Disk-Drive Buyers Seek Class Cert on Price Fixing

     SAN FRANCISCO (CN) – Disk-drive buyers asked a federal judge on Wednesday to certify a class of indirect purchasers in an ongoing antitrust suit against dozens of major tech companies.
     The multidistrict litigation in San Francisco stemmed in part from a 2010 class action filed by computer makers Acer and Gateway claiming the companies conspired to “fix, raise, stabilize and maintain prices” for the multibillion-dollar optical-disc drive industry.
     U.S. District Judge Richard Seeborg previously denied the plaintiffs’ motion for class certification in October 2014, finding their analysis of disk-drive purchase data was insufficient to show classwide impact.
     During a hearing Wednesday, defense attorney Jeffrey Kessler argued the plaintiffs’ new study of approximately 445 million disk-drive transactions still falls short of that standard.
     “Before, they assumed classwide impact instead of demonstrating it,” Kessler said. “They have a nice new package, but it doesn’t fix these errors.”
     The new data analysis, performed by University of Texas economist Dr. Kenneth Flamm, measures the impact of the defendants’ alleged price-fixing scheme on the market based on “the most sound methods of economic and statistical analysis,” said class attorney Jeff Friedman.
     “We spent over 200 hours of economists’ time painstakingly putting together a huge mess of data, using almost every scrap of usable data they produced,” Friedman said. “Now we have data from 87 percent of sales in the market from firms that are responsible.”
     Friedman said the analysis clearly measures the impact of the defendants’ “conspiratorial intervention” in the marketplace and that the plaintiffs’ hypothesis was backed up by a Granger causality test, a statistical method developed by Nobel Prize-winning economist Clive Granger.
     “The Granger causality analysis allows us to measure the overcharge,” Friedman said. “The larger your sample size, the more precise and accurate your results, and the closer you will get to the true value.”
     Kessler responded that the Granger causality test cannot be used as “magic bullet” to fix all the “gaping holes” in the plaintiffs’ evidence that purports to show all the proposed class members were injured by the defendants’ actions.
     “It’s not a matter of identifying the gaps,” Seeborg said. “Do they have an argument that covers the gaps?”
     Kessler argued the plaintiffs fundamentally failed to demonstrate classwide impact, starting with the fact that their data analysis lumps together different types of buyers including wholesalers, distributers, retailers and individual consumers.

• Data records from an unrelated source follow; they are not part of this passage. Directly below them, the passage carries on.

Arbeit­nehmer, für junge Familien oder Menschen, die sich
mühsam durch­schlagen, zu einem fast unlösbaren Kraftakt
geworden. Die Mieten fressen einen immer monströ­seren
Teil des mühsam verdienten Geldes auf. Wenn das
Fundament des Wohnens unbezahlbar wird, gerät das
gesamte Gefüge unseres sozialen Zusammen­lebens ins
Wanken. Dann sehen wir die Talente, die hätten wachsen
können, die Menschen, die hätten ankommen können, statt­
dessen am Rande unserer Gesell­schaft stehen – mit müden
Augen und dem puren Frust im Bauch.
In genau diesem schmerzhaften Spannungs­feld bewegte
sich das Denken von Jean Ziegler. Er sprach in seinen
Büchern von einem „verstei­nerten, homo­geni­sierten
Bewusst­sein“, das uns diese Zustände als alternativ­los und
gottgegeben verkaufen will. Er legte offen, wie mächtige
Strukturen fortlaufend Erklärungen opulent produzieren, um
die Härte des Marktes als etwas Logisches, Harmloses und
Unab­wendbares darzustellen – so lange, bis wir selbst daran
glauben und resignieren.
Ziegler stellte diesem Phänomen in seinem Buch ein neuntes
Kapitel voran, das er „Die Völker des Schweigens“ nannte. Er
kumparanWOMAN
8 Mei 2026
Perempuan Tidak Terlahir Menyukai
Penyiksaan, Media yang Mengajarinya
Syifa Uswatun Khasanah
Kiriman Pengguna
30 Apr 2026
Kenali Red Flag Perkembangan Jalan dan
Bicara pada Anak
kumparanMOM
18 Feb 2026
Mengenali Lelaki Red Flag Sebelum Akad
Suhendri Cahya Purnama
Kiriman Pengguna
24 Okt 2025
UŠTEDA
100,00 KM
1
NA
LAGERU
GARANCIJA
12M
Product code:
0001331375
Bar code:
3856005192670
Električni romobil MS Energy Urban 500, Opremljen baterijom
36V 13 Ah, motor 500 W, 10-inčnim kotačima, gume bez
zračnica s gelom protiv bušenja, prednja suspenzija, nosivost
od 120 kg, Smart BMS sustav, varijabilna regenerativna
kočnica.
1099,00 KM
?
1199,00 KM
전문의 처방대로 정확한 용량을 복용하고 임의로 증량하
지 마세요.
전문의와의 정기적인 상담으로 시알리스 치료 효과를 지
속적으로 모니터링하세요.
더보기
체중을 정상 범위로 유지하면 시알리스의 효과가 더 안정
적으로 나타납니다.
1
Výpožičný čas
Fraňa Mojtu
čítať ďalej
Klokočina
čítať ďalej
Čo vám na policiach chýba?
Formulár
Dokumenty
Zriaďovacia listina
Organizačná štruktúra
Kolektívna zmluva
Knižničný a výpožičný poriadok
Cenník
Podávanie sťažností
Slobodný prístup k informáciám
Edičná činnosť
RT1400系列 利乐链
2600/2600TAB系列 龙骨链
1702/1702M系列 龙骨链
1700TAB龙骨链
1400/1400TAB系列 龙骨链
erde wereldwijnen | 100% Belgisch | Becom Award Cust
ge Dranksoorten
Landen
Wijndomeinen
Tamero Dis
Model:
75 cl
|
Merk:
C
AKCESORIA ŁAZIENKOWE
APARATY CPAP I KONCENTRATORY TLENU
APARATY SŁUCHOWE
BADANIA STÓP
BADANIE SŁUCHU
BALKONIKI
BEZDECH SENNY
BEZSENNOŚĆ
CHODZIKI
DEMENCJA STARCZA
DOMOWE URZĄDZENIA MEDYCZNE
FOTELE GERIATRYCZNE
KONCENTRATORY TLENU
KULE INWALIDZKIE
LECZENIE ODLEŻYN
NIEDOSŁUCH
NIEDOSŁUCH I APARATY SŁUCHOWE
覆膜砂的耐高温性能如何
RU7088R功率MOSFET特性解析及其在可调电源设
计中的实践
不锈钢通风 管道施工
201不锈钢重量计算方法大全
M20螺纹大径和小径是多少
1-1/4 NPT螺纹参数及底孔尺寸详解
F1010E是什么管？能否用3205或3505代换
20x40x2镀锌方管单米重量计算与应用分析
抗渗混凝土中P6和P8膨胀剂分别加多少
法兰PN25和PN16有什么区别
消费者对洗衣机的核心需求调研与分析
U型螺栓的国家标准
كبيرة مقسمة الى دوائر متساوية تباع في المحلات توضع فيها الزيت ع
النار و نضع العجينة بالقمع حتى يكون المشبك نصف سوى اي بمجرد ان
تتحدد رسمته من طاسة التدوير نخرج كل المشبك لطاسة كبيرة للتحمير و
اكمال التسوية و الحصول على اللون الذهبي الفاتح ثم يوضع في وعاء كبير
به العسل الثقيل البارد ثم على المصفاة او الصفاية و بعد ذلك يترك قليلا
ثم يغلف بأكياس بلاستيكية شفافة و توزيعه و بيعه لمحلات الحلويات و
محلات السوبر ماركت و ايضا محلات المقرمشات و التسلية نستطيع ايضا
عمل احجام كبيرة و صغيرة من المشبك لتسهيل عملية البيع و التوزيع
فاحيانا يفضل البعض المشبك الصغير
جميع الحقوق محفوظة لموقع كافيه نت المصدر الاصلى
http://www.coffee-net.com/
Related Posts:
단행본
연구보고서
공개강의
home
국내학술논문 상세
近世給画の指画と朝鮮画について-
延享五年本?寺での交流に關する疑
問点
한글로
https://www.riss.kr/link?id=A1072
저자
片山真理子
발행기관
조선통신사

     “The extension of your argument is, assuming there is a vast conspiracy here, plaintiffs are never going to be able to put together an analysis that will suffice for class purposes,” Seeborg said. “You can pick apart everything they present.”
     Kessler replied that the plaintiffs’ burden to show classwide impact is not an impossible one, but meaningful differences between the various buyer groups should be considered.
     “If they had an overcharge regression analysis that did not just assume impact overall and didn’t have these gaps and no statistical impact, then they wouldn’t have to do Granger, but Granger doesn’t remove the fact that they had no methodology in the first place,” Kessler said.
     The defense attorney argued the plaintiffs only adjusted for cost when performing the Granger test and failed to take into account 300 other variables, including supply and demand.
     Seeeborg summarized his understanding of both sides’ arguments. He said the plaintiffs maintain the Granger test backs up the validity of their study’s conclusions while the defendants argue their initial approach is flawed and that the Granger test adds no value to their claims of classwide impact.
     “We have other evidence here of conspiratorial conduct,” Seeborg said. “Why can’t I consider that in that context?”
     The existence of an alleged conspiracy is not the issue, Kessler argued, adding the judge should instead focus his ruling on whether or not the plaintiffs have sufficiently demonstrated impact to all class members.
     Three of the defendants – Hitachi-LG, NEC Corp. and Panasonic – previously settled class action claims by direct-purchaser plaintiffs for $37.9 million.
     In July, Seeborg awarded $13 million in attorneys’ fees to lawyers representing those direct-purchaser plaintiffs.
     A long list of plaintiffs, including Hewlett-Packard, sued the defendants starting in 2010, claiming the price-rigging scheme allowed them to control 90 percent of the disk-drive market and rake in more than $45 billion in revenue between 2004 and 2008, according to HP.